**Source material**
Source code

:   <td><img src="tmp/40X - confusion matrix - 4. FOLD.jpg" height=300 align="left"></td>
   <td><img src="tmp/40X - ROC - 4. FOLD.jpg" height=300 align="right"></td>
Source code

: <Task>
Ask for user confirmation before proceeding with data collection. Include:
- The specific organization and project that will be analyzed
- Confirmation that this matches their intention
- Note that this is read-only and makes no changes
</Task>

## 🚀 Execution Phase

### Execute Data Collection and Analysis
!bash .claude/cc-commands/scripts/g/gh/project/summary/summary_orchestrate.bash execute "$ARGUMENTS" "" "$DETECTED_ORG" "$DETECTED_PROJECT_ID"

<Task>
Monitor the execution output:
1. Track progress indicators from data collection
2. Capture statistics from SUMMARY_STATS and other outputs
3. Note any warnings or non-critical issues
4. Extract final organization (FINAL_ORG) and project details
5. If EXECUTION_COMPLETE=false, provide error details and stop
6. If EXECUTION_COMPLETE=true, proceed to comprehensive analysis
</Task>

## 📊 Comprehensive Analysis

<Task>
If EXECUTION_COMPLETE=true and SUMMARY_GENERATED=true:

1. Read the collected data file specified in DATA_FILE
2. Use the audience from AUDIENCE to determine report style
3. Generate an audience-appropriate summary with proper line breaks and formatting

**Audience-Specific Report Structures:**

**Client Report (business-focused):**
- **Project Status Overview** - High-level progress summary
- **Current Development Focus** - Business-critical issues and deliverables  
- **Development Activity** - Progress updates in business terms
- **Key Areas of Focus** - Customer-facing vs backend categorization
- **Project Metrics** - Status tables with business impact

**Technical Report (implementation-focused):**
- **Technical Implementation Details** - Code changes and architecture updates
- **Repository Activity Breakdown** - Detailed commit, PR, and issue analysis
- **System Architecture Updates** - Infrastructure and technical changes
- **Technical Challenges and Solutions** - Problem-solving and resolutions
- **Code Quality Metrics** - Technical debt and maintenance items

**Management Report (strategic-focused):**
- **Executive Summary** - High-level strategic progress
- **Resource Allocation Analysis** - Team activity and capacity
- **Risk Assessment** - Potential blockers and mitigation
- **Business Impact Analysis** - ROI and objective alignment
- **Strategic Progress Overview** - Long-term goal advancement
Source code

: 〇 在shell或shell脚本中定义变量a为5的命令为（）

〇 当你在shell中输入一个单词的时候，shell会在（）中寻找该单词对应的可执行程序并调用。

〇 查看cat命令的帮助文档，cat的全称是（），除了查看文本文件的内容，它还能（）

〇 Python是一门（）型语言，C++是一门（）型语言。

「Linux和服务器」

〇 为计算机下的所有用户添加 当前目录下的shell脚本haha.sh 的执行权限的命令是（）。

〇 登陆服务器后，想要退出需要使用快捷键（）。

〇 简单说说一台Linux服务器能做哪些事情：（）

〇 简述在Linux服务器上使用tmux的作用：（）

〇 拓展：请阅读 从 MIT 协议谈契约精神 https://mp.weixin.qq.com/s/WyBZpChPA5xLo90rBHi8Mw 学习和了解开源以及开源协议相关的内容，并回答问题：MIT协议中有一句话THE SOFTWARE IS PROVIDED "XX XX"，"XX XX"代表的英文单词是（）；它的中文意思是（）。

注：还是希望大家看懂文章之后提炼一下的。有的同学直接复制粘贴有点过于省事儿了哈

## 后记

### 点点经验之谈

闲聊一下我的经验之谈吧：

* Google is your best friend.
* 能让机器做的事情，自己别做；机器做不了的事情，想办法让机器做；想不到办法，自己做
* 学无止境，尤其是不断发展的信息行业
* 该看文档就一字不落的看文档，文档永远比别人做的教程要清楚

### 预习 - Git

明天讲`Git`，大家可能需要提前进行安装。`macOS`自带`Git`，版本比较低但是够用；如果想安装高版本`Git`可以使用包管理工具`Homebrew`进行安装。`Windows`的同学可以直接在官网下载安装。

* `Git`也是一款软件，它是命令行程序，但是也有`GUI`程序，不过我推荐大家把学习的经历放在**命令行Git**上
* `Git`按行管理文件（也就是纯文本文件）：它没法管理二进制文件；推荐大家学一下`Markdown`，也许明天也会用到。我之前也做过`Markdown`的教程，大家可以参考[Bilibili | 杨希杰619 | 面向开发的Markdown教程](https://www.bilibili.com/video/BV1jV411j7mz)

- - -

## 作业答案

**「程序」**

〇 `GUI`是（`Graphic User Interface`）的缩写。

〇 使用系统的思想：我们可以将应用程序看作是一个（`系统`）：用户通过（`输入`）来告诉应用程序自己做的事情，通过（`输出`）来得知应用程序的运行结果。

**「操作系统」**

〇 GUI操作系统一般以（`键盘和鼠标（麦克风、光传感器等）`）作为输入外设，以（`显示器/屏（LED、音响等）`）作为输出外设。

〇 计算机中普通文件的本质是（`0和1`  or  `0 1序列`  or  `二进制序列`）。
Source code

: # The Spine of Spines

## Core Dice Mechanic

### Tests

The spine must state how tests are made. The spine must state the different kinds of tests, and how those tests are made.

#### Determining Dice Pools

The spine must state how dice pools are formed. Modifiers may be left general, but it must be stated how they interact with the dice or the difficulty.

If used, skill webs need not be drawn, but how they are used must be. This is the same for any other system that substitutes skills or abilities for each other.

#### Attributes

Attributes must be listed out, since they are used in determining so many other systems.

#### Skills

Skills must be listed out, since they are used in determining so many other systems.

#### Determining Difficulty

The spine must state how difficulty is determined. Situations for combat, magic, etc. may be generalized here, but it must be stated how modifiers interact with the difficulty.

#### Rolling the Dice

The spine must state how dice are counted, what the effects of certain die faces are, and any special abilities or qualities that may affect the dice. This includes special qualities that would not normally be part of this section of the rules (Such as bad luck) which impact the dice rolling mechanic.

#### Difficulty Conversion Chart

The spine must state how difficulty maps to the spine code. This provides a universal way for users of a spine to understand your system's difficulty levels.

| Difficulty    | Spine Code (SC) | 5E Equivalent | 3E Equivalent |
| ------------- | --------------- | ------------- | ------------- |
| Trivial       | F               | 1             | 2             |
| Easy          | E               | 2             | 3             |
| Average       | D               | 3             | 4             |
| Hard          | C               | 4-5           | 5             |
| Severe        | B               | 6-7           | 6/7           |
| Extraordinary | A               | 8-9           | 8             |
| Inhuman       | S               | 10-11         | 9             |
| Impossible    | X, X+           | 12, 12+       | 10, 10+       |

**Task description**
Count the lines in the listing above that contain the string "stated", matching case exactly, and give only that number.

**Answer section**
2